Segment Start: Reading text

# Super low budget home theater



## rabies_70 (Feb 20, 2007)

The projector, Processor and most of the cabling were free. Got them from an uber rich guy who was throwing them away:jiggy: ...one mans trash...

Then began the odyssey of putting this together, for the wife - of course! :

Home Theater/Bedroom
Pronto TSU 3000
Pronto RFX6000
120" fabric screen built to view 4:3 or 16:9
Sony VPH-D50Q
Videon Omega One line doubler
Lexicon DC-1 DTS Dolby THX
Tivo
Sony CDPCX400
RBG switcher
Sony DVP-NS999ES
Monster HTS 1000 MKII
Monster HTS 2500 MKII
Monster HTS 2600 MKII
Monster HTS 5100 MKII
Behringer DSP 1124
REW
Behringer ECM8000, mx602
2 Behringer DSP8024 Front, center EQ
2 Kenwood GE-7030 side, rear EQ
Adcom GFA-6000 front, center, rear
Adcom GFA 535 side
Audio source AMP TWO (powers 6 tactile transducers)
4 Aura Bass shaker AST-1B-4
2 Aura Bass Shaker AST-2B-4
Mission 73c Center
Mission 735 Towers, front
Boston 575x dipole, sides
Energy XL-r bipole, rears
Crown Power Bass 1
Aphex 10/4 inerface
INFINITE BAFFLE Sub
2 Dayton IB 385-8 15' subs, outie box, forward firing, vented to garage below.

Segment End: Reading text
Segment Start: Data to examine

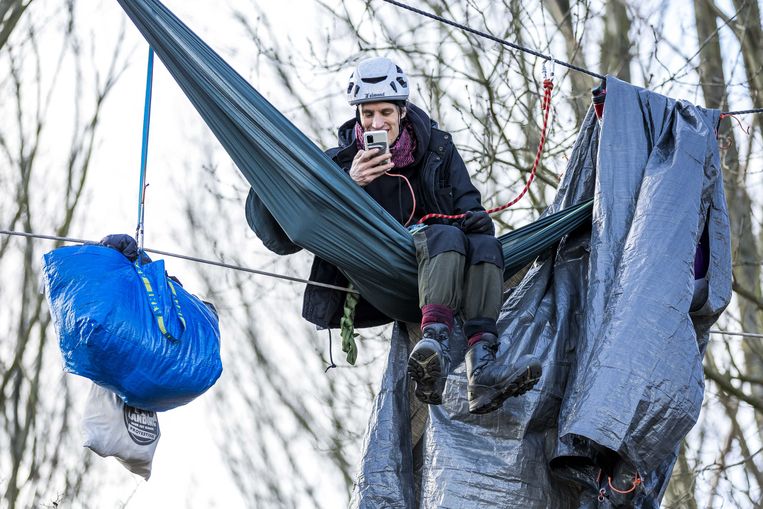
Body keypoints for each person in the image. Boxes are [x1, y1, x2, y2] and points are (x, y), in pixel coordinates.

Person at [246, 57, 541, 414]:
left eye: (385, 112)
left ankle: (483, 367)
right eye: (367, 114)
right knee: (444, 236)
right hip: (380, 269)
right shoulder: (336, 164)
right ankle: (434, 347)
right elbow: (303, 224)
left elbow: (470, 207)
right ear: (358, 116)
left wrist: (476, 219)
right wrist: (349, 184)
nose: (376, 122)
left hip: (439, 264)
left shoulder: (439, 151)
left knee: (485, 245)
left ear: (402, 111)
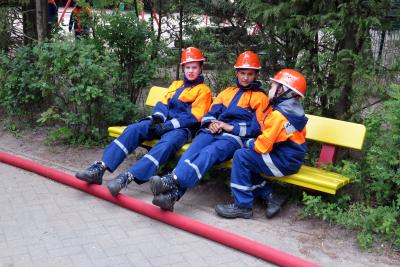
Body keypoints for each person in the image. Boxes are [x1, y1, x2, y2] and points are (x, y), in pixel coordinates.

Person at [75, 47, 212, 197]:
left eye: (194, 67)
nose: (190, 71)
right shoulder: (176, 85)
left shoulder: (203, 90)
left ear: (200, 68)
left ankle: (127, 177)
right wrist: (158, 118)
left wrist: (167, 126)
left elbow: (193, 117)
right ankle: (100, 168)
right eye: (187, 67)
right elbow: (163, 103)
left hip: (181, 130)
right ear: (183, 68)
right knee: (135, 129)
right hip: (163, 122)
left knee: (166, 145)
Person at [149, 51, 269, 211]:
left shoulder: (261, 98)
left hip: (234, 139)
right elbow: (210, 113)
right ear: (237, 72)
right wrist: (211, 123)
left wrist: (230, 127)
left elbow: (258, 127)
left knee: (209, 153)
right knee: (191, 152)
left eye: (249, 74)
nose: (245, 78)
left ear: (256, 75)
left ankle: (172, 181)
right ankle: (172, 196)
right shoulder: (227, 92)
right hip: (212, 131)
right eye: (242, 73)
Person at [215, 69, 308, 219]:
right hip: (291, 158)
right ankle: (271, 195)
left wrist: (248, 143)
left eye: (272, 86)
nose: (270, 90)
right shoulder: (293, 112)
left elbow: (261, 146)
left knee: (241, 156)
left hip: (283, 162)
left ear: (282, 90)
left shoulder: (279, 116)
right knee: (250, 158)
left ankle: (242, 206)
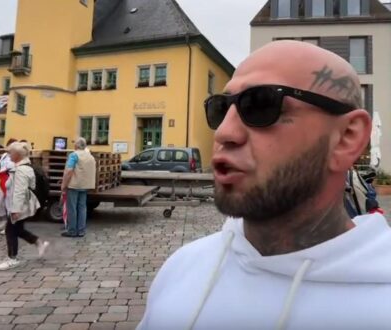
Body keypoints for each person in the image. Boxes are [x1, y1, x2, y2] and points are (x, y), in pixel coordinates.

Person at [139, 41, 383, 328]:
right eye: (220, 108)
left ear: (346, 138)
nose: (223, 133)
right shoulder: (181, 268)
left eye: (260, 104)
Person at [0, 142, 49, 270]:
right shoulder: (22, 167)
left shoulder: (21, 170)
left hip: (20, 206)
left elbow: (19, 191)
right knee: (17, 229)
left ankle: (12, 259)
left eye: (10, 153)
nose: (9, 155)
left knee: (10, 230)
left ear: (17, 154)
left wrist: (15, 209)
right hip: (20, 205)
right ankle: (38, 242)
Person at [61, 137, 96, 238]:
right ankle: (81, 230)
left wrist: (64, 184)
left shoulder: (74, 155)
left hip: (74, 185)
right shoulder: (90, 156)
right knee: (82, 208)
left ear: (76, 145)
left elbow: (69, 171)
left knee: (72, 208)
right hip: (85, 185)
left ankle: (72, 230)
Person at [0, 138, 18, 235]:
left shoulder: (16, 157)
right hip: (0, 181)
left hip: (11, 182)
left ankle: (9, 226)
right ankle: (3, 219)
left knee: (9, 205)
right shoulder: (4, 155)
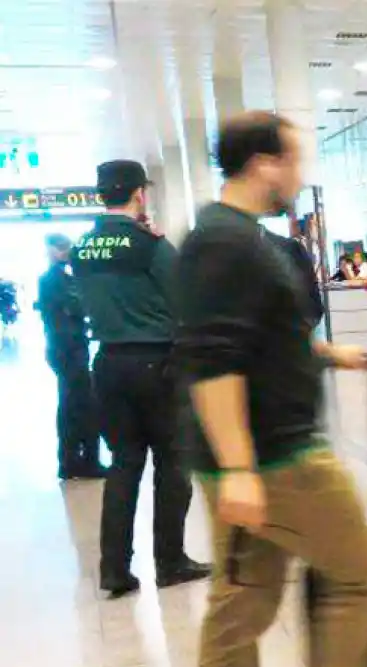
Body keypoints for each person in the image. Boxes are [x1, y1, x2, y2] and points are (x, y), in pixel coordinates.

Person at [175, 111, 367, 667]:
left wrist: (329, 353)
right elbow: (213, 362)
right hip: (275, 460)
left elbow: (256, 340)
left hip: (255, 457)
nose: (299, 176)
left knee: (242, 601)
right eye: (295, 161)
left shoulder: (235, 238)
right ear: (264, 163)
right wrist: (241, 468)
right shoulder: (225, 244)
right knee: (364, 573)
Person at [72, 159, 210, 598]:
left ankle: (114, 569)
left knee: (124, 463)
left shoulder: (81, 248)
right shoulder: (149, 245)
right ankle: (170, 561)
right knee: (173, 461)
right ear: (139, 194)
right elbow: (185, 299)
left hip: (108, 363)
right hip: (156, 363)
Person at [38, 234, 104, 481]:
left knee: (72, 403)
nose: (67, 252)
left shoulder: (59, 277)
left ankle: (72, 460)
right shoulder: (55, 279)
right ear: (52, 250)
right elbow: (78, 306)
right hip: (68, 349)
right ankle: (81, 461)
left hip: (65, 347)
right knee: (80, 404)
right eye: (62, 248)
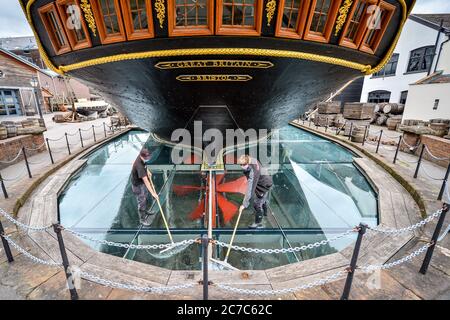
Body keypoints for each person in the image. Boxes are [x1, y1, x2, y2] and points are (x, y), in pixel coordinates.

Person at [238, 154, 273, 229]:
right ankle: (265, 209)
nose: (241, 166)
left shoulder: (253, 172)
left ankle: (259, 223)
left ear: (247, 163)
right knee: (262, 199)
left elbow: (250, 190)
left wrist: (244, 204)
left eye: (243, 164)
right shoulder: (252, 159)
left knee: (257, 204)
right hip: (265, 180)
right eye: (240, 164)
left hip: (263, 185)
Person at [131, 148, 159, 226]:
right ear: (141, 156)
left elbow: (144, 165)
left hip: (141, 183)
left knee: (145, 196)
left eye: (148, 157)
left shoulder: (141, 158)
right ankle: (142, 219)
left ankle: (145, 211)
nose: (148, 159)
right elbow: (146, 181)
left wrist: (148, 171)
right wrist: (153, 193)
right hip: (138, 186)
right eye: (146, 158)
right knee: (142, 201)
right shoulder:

Segment End: Data to examine

» Your objective: Resume the forum post on the low-budget home theater, starting right after its final line.

» Reply to the exercise:
Extron 202i (computer to rgb converter)
Main seating about 8 foot from screen.
Tons of monster cables, bunch of self made
Hitachi 32" gx01TV for those times when you just want to fall asleep with the TV on
X-10 lighting control for that super cool lights fading out thing.
Xbox
Home made sound treatments and Bass traps

I will post some more pictures in the next few days rooms messy due to renovation


----------



## robk_11 (Feb 4, 2007)

anything else the rich guy wants to throw away? :cunning: he can ship it PA! can't wait to see how things turn out.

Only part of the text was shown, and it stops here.